### Things to do
1. From the glibc passage, extract the section that begins at the words "This blog will" and stops after "future Linux distributions.".
2. According to the glibc passage, on what date was version 2.33 released?

### Document passage
**********
The GNU C Library Project (glibc) provides the core libraries for the GNU system and GNU/Linux systems. Although it is quite an old project (the first release was in 1987), it is actively developed and maintained. Its latest version 2.33 was released on 2021-02-01 with a set of improvements, optimizations, new features, and the usual bug fixes. Linaro and Arm worked on AArch64 enablement and optimizations for recent platform auditions besides the generic improvements.
This blog will cover the recent glibc improvements in an architecture specific way (with a special emphasis on aarch64) while also highlighting generic features to show developers and system administrators what to expect in future Linux distributions.
The recent glibc releases bring a lot of newer features, ranging from new schemes to handle optimized shared libraries, to new architecture support, new security features, and hardware extensions. Here are some features from the lastest four releases, from 2.29 to 2.33:
AArch64 PAC-RET, BTI, and MTE
glibc 2.32 supports newer Arm Architecture features: AArch64 pointer authentication for return addresses (PAC-RET) and branch target identification (Armv8.5-A BTI), while glibc 2.33 supports the Arm Memory Tagging Extension (Armv8.5-A MTE).
**********
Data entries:
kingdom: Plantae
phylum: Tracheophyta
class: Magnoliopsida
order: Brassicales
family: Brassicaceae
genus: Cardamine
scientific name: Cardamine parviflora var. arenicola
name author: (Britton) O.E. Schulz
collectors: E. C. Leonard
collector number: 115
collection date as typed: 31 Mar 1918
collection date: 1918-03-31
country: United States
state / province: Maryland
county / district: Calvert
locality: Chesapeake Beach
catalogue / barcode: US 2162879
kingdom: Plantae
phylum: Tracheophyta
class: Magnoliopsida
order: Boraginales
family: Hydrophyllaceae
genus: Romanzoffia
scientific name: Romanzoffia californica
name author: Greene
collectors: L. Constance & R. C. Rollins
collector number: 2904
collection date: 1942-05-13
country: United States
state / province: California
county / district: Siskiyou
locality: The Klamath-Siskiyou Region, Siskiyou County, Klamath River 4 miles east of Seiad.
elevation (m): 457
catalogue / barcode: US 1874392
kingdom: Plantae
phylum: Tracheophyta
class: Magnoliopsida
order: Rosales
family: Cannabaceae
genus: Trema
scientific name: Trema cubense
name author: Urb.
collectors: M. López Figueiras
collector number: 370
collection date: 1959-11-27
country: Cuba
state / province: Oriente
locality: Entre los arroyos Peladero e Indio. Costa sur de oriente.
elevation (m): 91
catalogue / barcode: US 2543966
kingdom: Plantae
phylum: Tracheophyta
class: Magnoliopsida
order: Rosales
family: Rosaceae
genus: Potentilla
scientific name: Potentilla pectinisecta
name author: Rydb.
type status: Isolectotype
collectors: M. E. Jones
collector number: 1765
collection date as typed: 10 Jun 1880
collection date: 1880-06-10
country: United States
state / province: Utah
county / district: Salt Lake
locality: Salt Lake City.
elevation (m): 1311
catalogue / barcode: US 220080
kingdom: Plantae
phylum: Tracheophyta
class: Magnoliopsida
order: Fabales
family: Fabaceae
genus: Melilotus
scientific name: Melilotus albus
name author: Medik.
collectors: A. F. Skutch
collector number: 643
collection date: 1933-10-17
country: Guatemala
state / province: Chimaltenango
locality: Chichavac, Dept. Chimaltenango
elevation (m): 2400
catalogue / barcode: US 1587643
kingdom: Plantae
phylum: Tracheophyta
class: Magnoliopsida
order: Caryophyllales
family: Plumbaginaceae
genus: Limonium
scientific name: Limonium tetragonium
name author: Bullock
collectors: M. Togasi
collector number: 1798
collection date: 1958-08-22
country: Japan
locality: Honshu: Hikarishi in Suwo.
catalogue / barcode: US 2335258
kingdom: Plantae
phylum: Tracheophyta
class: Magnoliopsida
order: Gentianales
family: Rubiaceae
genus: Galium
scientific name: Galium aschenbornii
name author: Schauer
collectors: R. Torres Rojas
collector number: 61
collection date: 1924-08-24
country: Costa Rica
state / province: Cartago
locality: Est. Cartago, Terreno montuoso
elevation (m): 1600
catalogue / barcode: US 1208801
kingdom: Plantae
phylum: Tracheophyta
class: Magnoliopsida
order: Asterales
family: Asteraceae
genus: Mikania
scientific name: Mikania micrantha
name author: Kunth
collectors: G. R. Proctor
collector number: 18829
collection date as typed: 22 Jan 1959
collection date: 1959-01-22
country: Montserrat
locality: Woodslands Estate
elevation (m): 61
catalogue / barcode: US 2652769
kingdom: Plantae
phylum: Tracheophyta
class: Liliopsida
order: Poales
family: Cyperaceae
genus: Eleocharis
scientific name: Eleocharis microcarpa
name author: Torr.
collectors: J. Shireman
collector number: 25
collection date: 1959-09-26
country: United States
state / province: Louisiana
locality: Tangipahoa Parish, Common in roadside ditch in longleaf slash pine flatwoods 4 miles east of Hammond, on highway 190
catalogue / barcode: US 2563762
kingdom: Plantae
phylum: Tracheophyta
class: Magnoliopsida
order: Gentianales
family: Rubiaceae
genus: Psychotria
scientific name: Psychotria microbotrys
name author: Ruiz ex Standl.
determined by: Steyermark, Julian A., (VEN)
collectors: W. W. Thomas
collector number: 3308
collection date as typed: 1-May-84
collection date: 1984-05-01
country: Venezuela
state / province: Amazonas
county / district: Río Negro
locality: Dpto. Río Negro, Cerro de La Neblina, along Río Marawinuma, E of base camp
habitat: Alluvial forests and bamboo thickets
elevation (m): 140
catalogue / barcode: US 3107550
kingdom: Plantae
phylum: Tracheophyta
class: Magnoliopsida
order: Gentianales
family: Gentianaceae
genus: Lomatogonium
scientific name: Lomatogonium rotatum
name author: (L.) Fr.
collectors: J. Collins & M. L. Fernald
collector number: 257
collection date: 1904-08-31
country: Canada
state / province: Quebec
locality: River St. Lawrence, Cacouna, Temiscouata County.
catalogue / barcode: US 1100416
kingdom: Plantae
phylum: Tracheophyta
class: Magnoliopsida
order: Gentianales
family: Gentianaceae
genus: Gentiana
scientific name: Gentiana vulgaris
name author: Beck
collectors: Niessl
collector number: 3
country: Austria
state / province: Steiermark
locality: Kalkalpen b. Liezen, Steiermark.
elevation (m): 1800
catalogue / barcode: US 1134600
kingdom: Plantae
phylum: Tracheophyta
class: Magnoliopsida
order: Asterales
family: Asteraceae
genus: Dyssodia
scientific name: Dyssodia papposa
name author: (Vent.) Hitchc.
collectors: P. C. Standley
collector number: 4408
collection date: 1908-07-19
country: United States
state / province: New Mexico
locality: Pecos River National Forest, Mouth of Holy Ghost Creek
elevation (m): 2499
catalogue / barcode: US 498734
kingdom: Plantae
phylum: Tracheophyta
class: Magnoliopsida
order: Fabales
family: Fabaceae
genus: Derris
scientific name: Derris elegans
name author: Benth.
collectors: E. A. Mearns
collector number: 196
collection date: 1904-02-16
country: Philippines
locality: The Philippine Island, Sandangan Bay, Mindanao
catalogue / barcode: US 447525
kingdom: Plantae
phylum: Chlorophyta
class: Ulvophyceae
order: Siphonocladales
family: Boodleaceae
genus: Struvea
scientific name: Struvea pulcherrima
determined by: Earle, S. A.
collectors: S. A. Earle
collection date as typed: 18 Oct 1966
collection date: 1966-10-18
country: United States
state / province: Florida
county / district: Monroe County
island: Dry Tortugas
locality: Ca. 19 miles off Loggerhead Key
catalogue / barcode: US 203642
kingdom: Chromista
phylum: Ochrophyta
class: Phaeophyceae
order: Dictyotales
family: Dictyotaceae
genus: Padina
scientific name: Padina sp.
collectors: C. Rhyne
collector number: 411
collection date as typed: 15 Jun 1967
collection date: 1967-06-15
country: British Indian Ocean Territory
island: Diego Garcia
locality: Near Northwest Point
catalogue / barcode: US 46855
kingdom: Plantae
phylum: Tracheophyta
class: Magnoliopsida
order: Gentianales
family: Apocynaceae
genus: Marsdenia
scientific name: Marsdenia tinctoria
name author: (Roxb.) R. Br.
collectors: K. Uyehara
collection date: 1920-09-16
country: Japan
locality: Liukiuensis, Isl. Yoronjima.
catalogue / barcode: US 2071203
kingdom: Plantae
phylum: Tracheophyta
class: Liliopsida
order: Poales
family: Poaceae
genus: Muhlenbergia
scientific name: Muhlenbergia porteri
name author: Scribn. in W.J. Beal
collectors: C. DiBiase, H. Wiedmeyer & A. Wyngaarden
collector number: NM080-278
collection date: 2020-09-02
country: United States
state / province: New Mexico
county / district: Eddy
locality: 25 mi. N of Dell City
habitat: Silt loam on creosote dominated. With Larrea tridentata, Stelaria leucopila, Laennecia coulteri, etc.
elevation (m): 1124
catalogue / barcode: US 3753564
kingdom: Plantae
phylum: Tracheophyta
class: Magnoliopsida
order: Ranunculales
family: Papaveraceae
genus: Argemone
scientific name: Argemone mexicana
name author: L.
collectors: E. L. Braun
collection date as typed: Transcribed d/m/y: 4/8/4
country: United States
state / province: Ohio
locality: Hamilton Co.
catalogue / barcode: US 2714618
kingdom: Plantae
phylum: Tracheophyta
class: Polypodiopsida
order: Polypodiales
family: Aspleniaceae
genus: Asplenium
**********
### Expected responses
1.
This blog will cover the recent glibc improvements in an architecture specific way (with a special emphasis on aarch64) while also highlighting generic features to show developers and system administrators what to expect in future Linux distributions.

2. 2021-02-01